RECORDED INFORMATION section start
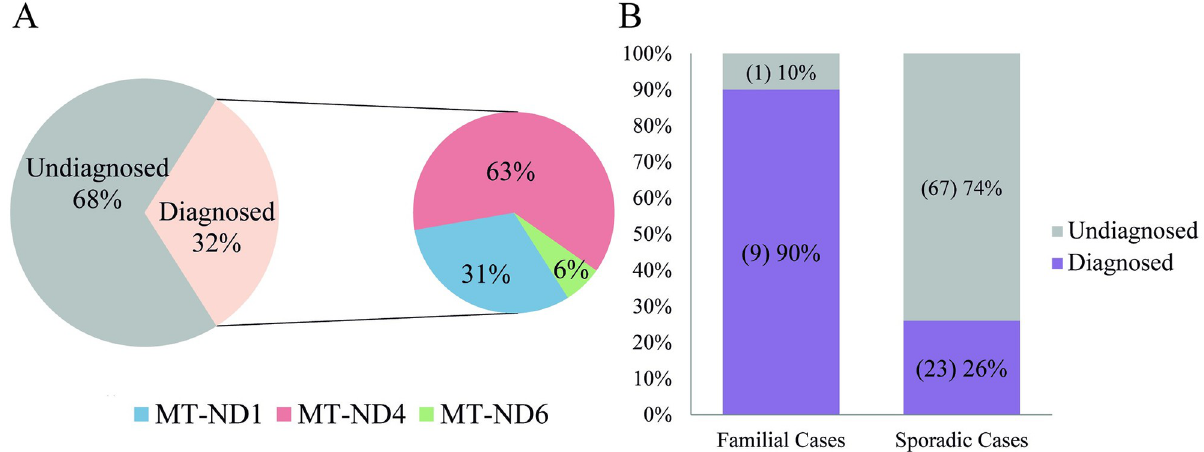
Fig 1. Identification of disease-causing variants. A, General diagnostic rate and frequency of genes harboring pathogenic variants in diagnosed patients. B, Diagnostic rate in family and sporadic cases.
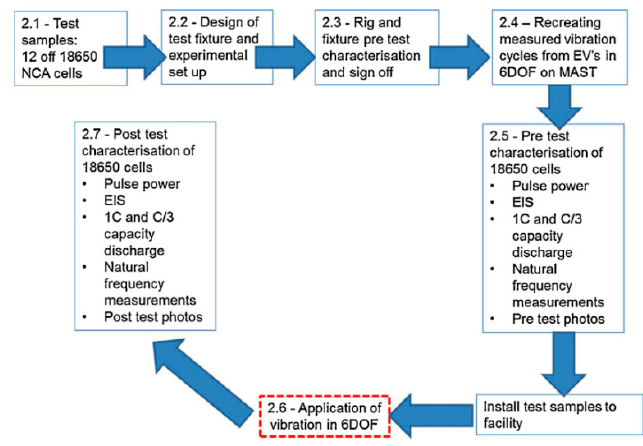
Figure 5. Schematic of test process for cells [58].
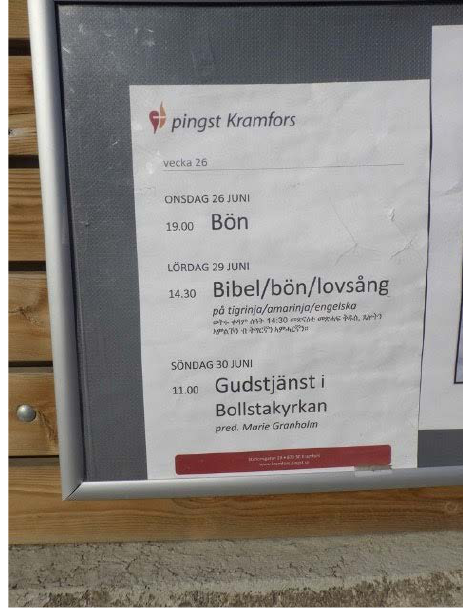
Figure 5. Church Notice Board .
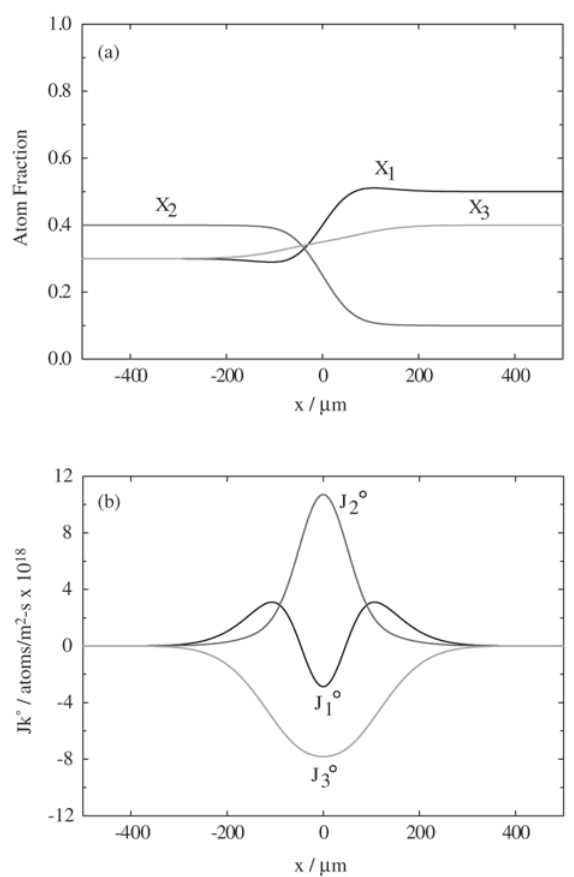
Figure 3. Calculation of the interdiffusion flux directly from the concentration profiles using Dayananda’s equation 5 . a) concentra- tion profiles; b) interdiffusion fluxes.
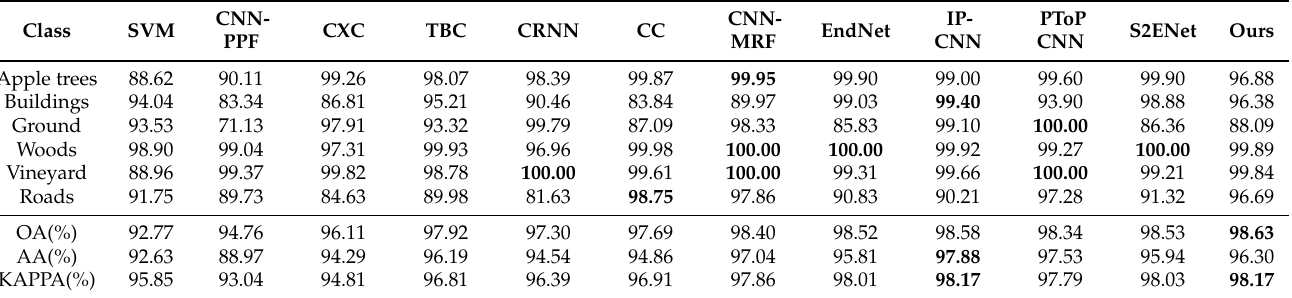
Table 2. Comparative experiment of the Trento dataset.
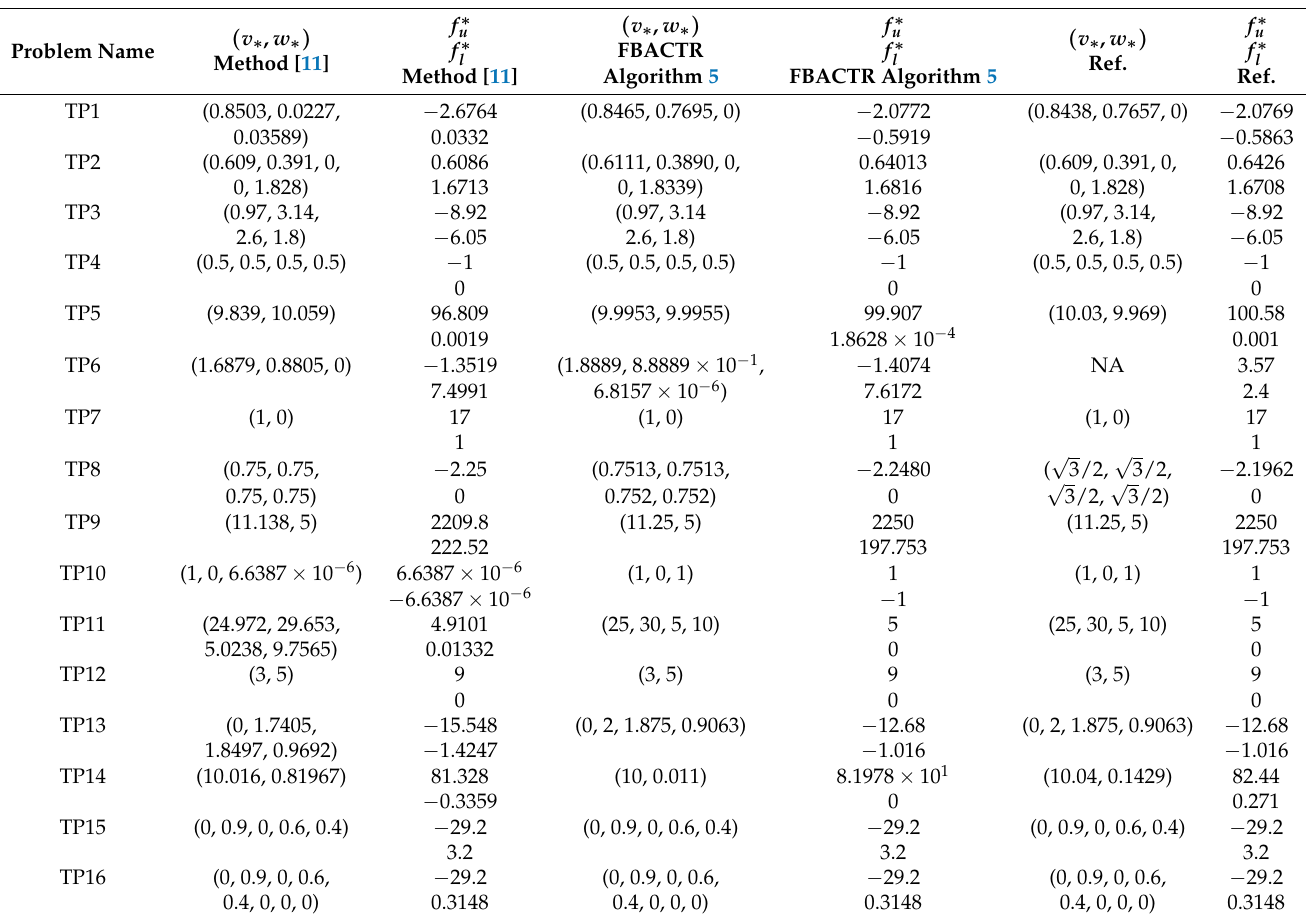
Table 1. Comparisons of the results of FBACTR Algorithm 5 with the method [11] and methods in the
RECORDED INFORMATION section end
Leave the pictures out and reproduce each record exactly as written.

Fig 1. Identification of disease-causing variants. A, General diagnostic rate and frequency of genes harboring pathogenic variants in diagnosed patients. B, Diagnostic rate in family and sporadic cases.
Figure 5. Schematic of test process for cells [58].
Figure 5. Church Notice Board .
Figure 3. Calculation of the interdiffusion flux directly from the concentration profiles using Dayananda’s equation 5 . a) concentra- tion profiles; b) interdiffusion fluxes.
Table 2. Comparative experiment of the Trento dataset.
Table 1. Comparisons of the results of FBACTR Algorithm 5 with the method [11] and methods in the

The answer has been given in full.